+++ DATA PROVIDED +++

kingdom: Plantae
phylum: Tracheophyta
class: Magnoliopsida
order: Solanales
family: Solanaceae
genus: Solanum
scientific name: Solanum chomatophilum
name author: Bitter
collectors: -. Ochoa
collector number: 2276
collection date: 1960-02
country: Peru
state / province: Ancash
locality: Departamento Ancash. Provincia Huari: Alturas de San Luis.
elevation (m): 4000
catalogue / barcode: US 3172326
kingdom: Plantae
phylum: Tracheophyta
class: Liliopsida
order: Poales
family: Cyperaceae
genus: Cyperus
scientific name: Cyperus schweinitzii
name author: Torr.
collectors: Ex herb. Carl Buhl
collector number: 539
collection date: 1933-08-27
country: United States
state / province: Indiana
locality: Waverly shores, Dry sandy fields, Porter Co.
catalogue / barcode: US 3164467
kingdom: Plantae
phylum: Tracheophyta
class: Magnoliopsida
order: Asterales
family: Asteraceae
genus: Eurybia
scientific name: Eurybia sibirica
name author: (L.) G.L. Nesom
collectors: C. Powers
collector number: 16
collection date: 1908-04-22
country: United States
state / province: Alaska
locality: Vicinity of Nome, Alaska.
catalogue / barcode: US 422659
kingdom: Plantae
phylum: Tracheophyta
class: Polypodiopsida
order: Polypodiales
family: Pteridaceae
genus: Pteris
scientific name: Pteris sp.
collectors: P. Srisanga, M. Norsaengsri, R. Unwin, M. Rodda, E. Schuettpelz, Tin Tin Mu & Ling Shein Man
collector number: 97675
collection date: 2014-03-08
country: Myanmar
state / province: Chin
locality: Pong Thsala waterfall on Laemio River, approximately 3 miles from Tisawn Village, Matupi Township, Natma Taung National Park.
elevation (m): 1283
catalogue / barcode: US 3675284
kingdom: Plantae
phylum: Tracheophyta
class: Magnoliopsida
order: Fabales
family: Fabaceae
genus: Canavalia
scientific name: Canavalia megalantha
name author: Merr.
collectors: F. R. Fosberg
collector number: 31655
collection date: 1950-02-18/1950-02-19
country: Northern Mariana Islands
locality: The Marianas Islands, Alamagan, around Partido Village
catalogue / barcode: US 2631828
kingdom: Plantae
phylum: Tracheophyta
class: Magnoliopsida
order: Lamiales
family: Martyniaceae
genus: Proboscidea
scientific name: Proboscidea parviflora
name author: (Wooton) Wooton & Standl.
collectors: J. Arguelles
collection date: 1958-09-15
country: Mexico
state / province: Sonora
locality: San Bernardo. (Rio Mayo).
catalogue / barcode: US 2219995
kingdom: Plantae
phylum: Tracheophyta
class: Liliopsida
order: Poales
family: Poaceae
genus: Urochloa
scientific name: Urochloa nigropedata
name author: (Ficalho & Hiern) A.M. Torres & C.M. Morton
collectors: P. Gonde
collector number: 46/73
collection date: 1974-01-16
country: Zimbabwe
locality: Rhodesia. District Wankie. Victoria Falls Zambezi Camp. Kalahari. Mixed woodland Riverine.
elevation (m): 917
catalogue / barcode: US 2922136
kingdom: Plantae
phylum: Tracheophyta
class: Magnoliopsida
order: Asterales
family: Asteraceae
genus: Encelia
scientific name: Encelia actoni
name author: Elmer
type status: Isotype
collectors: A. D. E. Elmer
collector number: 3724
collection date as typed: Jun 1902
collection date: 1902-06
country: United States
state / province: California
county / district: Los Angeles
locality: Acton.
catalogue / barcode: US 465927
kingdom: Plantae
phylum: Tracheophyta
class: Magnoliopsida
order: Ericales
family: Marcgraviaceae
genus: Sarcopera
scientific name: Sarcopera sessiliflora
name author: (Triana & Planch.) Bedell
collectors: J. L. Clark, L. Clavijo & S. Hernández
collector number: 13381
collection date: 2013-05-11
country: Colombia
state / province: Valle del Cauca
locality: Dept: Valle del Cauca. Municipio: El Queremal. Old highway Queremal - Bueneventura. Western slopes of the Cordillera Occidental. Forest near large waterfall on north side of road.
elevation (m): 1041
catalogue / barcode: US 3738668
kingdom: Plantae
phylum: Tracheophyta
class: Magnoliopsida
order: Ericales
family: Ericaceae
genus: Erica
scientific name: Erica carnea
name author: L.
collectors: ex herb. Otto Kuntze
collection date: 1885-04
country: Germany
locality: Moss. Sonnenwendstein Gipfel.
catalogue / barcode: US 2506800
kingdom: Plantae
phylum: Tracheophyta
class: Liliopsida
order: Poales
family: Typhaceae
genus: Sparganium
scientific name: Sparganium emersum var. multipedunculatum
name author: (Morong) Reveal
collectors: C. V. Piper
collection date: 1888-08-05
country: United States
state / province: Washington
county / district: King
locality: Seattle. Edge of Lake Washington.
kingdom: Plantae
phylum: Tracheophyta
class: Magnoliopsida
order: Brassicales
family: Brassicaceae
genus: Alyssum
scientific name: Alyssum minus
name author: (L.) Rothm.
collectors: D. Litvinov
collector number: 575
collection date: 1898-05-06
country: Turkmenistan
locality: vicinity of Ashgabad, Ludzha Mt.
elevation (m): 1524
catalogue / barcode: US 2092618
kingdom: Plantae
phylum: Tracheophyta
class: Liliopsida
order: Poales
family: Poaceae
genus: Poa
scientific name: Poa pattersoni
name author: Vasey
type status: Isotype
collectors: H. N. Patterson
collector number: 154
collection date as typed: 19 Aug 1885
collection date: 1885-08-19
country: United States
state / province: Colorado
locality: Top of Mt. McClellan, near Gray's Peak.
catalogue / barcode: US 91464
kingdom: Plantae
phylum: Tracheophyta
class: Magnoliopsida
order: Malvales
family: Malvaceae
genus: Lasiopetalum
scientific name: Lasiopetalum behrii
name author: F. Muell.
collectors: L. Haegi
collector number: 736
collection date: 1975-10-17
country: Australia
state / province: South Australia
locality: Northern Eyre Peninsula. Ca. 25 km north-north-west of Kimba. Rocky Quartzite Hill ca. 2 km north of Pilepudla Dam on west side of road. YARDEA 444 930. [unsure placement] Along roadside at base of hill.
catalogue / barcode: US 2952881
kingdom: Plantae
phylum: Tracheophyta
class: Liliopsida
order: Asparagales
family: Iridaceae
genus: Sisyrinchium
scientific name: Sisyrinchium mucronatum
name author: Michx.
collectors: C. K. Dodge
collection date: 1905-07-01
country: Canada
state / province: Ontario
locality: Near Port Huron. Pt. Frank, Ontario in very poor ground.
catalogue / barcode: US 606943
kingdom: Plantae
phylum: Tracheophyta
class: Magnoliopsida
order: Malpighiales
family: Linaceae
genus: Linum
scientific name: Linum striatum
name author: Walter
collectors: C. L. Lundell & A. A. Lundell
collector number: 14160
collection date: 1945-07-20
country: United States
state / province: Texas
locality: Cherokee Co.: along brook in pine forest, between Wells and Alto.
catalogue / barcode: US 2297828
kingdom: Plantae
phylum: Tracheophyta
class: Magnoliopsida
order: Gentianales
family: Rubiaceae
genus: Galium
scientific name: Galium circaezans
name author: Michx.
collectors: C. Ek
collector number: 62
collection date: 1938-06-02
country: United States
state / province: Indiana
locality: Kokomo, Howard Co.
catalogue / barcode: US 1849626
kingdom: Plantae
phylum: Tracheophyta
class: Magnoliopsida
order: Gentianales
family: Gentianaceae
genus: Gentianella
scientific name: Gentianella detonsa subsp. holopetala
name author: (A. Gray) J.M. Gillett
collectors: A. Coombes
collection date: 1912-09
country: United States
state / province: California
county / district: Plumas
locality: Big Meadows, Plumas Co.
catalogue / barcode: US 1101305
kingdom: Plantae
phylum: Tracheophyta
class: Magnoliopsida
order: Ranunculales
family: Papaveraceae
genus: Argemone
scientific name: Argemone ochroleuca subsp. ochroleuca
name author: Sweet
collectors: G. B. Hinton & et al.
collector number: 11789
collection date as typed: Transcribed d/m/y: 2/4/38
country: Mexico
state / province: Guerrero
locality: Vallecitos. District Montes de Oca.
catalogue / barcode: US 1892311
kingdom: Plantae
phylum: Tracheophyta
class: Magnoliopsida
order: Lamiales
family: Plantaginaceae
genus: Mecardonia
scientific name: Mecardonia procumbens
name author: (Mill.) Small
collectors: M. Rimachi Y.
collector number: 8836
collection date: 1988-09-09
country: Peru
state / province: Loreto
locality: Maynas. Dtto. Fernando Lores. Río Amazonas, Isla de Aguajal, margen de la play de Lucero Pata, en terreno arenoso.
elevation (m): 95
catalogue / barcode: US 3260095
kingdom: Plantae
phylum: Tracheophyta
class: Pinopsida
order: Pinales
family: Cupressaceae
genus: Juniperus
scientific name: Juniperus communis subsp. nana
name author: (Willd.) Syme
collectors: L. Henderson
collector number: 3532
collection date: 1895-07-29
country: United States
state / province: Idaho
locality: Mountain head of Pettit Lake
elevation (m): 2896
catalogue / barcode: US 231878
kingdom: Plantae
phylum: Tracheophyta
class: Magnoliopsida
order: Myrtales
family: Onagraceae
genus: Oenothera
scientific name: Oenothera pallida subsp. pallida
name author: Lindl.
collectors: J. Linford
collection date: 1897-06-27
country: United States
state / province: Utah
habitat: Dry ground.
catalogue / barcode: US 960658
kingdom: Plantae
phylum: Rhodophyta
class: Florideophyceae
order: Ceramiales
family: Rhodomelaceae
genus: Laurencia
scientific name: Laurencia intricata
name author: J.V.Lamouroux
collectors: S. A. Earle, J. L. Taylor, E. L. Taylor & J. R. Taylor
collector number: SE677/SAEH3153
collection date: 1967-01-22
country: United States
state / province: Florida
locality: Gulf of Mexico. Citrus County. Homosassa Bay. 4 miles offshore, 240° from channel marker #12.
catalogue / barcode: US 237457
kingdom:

+++

*WHAT THE EXERCISE ASKS*:
Write out the lines again word for word, starting with the line containing "locality: San Bernardo. (Rio Mayo)." and going on through the line containing "collectors: ex herb. Otto Kuntze".

*OUTPUT BELOW*:
locality: San Bernardo. (Rio Mayo).
catalogue / barcode: US 2219995
kingdom: Plantae
phylum: Tracheophyta
class: Liliopsida
order: Poales
family: Poaceae
genus: Urochloa
scientific name: Urochloa nigropedata
name author: (Ficalho & Hiern) A.M. Torres & C.M. Morton
collectors: P. Gonde
collector number: 46/73
collection date: 1974-01-16
country: Zimbabwe
locality: Rhodesia. District Wankie. Victoria Falls Zambezi Camp. Kalahari. Mixed woodland Riverine.
elevation (m): 917
catalogue / barcode: US 2922136
kingdom: Plantae
phylum: Tracheophyta
class: Magnoliopsida
order: Asterales
family: Asteraceae
genus: Encelia
scientific name: Encelia actoni
name author: Elmer
type status: Isotype
collectors: A. D. E. Elmer
collector number: 3724
collection date as typed: Jun 1902
collection date: 1902-06
country: United States
state / province: California
county / district: Los Angeles
locality: Acton.
catalogue / barcode: US 465927
kingdom: Plantae
phylum: Tracheophyta
class: Magnoliopsida
order: Ericales
family: Marcgraviaceae
genus: Sarcopera
scientific name: Sarcopera sessiliflora
name author: (Triana & Planch.) Bedell
collectors: J. L. Clark, L. Clavijo & S. Hernández
collector number: 13381
collection date: 2013-05-11
country: Colombia
state / province: Valle del Cauca
locality: Dept: Valle del Cauca. Municipio: El Queremal. Old highway Queremal - Bueneventura. Western slopes of the Cordillera Occidental. Forest near large waterfall on north side of road.
elevation (m): 1041
catalogue / barcode: US 3738668
kingdom: Plantae
phylum: Tracheophyta
class: Magnoliopsida
order: Ericales
family: Ericaceae
genus: Erica
scientific name: Erica carnea
name author: L.
collectors: ex herb. Otto Kuntze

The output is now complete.